- **WHAT TO PRODUCE**: Below are records to repeat exactly. Omit the pictures from the copy.

- **AVAILABLE DATA**:
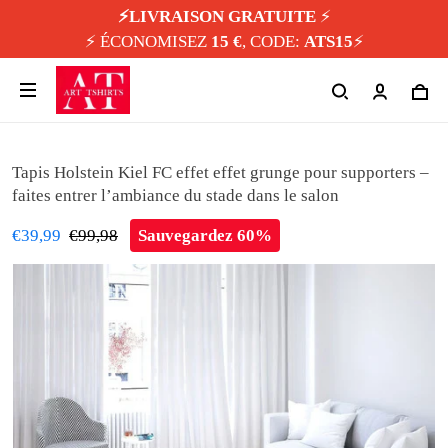
⚡️LIVRAISON GRATUITE
⚡️
⚡️ ÉCONOMISEZ
15 €
, CODE:
ATS15
⚡️
Tapis Holstein Kiel FC effet effet grunge pour supporters –
faites entrer l’ambiance du stade dans le salon
€39,99
€99,98
Sauvegardez 60%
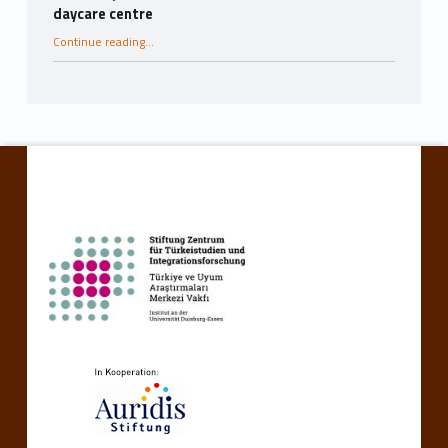
daycare centre
“Ministerin Josefine Paul zu Gast in der Kita Rheinstraße”
Continue reading
…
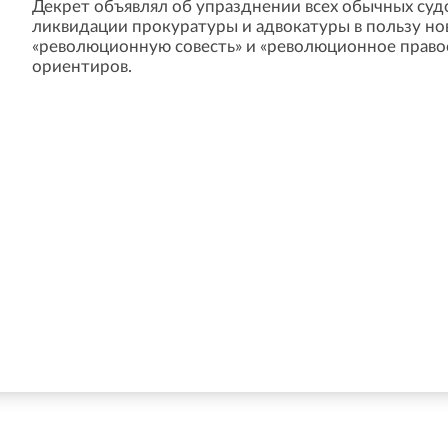
Декрет объявлял об упразднении всех обычных суд
ликвидации прокуратуры и адвокатуры в пользу нов
«революционную совесть» и «революционное правос
ориентиров.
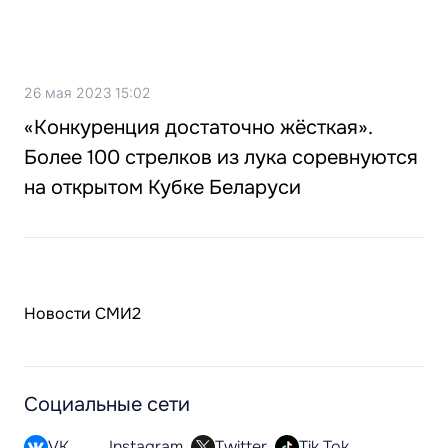
26 мая 2023 15:02
«Конкуренция достаточно жёсткая».
Более 100 стрелков из лука соревнуются
на открытом Кубке Беларуси
Новости СМИ2
Социальные сети
VK
Instagram
Twitter
Tik Tok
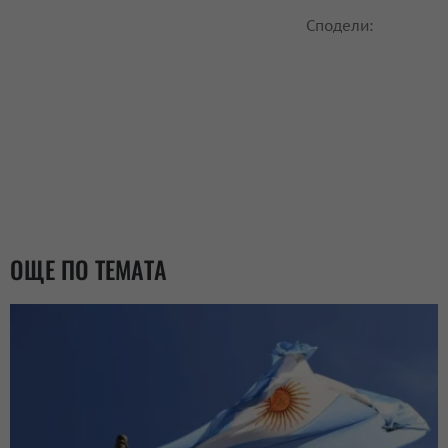
Сподели:
ОЩЕ ПО ТЕМАТА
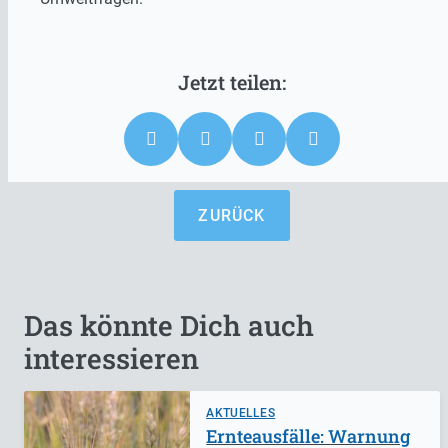
ZURÜCK
Das könnte Dich auch
interessieren
AKTUELLES
Ernteausfälle: Warnung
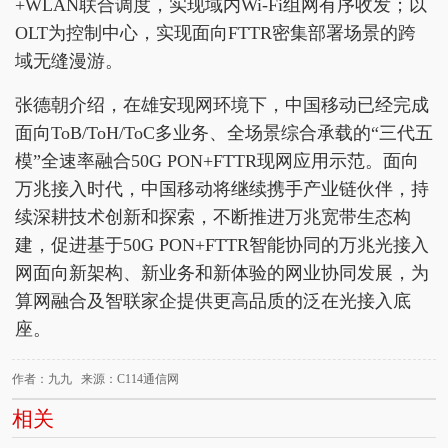
+WLAN联合调度，实现域内Wi-Fi组网有序收发；以
OLT为控制中心，实现面向FTTR密集部署场景的跨
域无缝漫游。
张德朝介绍，在雄安现网环境下，中国移动已经完成
面向ToB/ToH/ToC多业务、全场景综合承载的“三代五
模”全速率融合50G PON+FTTR现网应用示范。面向
万兆接入时代，中国移动将继续携手产业链伙伴，持
续深耕技术创新和探索，不断推进万兆宽带生态构
建，促进基于50G PON+FTTR智能协同的万兆光接入
网面向新架构、新业务和新体验的网业协同发展，为
算网融合及智联家企提供更高品质的泛在光接入底
座。
作者：九九 来源：C114通信网
相关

- **SOLUTION BELOW**:
⚡️LIVRAISON GRATUITE
⚡️
⚡️ ÉCONOMISEZ
15 €
, CODE:
ATS15
⚡️
Tapis Holstein Kiel FC effet effet grunge pour supporters –
faites entrer l’ambiance du stade dans le salon
€39,99
€99,98
Sauvegardez 60%
daycare centre
“Ministerin Josefine Paul zu Gast in der Kita Rheinstraße”
Continue reading
…
Декрет объявлял об упразднении всех обычных суд
ликвидации прокуратуры и адвокатуры в пользу нов
«революционную совесть» и «революционное правос
ориентиров.
26 мая 2023 15:02
«Конкуренция достаточно жёсткая».
Более 100 стрелков из лука соревнуются
на открытом Кубке Беларуси
Новости СМИ2
Социальные сети
VK
Instagram
Twitter
Tik Tok
Сподели:
ОЩЕ ПО ТЕМАТА
ZURÜCK
Das könnte Dich auch
interessieren
AKTUELLES
Ernteausfälle: Warnung
+WLAN联合调度，实现域内Wi-Fi组网有序收发；以
OLT为控制中心，实现面向FTTR密集部署场景的跨
域无缝漫游。
张德朝介绍，在雄安现网环境下，中国移动已经完成
面向ToB/ToH/ToC多业务、全场景综合承载的“三代五
模”全速率融合50G PON+FTTR现网应用示范。面向
万兆接入时代，中国移动将继续携手产业链伙伴，持
续深耕技术创新和探索，不断推进万兆宽带生态构
建，促进基于50G PON+FTTR智能协同的万兆光接入
网面向新架构、新业务和新体验的网业协同发展，为
算网融合及智联家企提供更高品质的泛在光接入底
座。
作者：九九 来源：C114通信网
相关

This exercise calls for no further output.